--- What to work on ---
Reproduce every line of the listing below word for word, leaving out the pictures.

--- Input ---

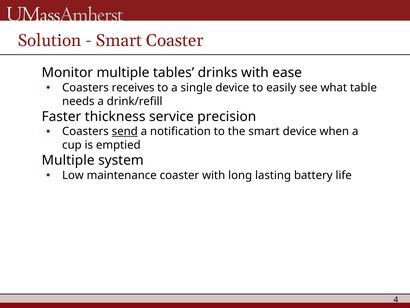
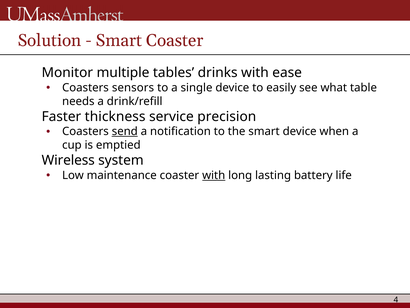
receives: receives -> sensors
Multiple at (68, 160): Multiple -> Wireless
with at (214, 175) underline: none -> present
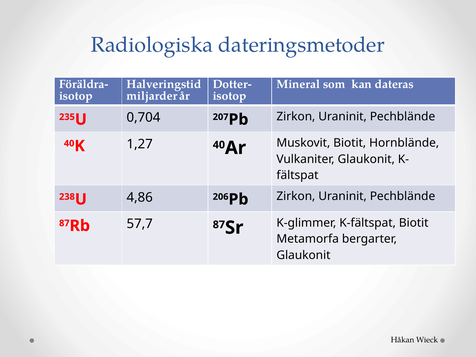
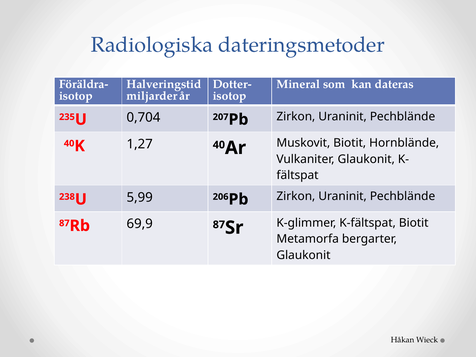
4,86: 4,86 -> 5,99
57,7: 57,7 -> 69,9
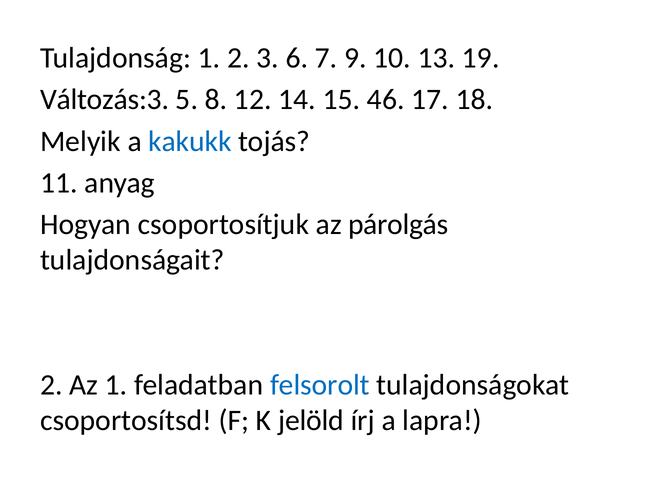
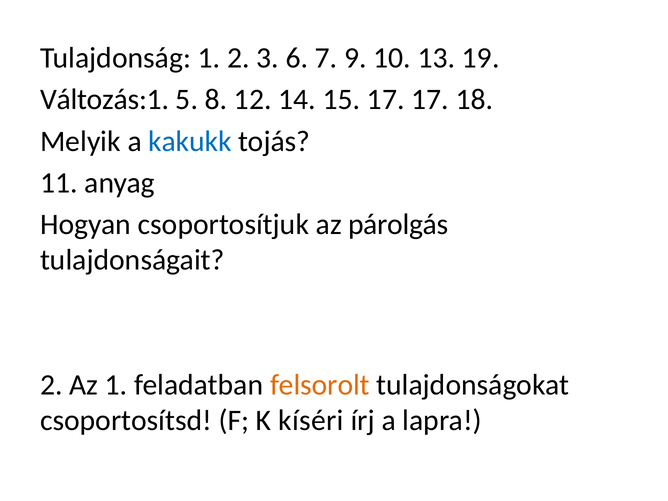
Változás:3: Változás:3 -> Változás:1
15 46: 46 -> 17
felsorolt colour: blue -> orange
jelöld: jelöld -> kíséri
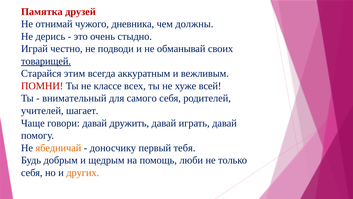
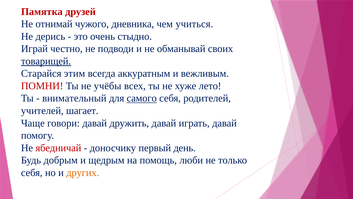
должны: должны -> учиться
классе: классе -> учёбы
всей: всей -> лето
самого underline: none -> present
ябедничай colour: orange -> red
тебя: тебя -> день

--- Correct response ---
receives: receives -> sensors
Multiple at (68, 160): Multiple -> Wireless
with at (214, 175) underline: none -> present
4,86: 4,86 -> 5,99
57,7: 57,7 -> 69,9
Változás:3: Változás:3 -> Változás:1
15 46: 46 -> 17
felsorolt colour: blue -> orange
jelöld: jelöld -> kíséri
должны: должны -> учиться
классе: классе -> учёбы
всей: всей -> лето
самого underline: none -> present
ябедничай colour: orange -> red
тебя: тебя -> день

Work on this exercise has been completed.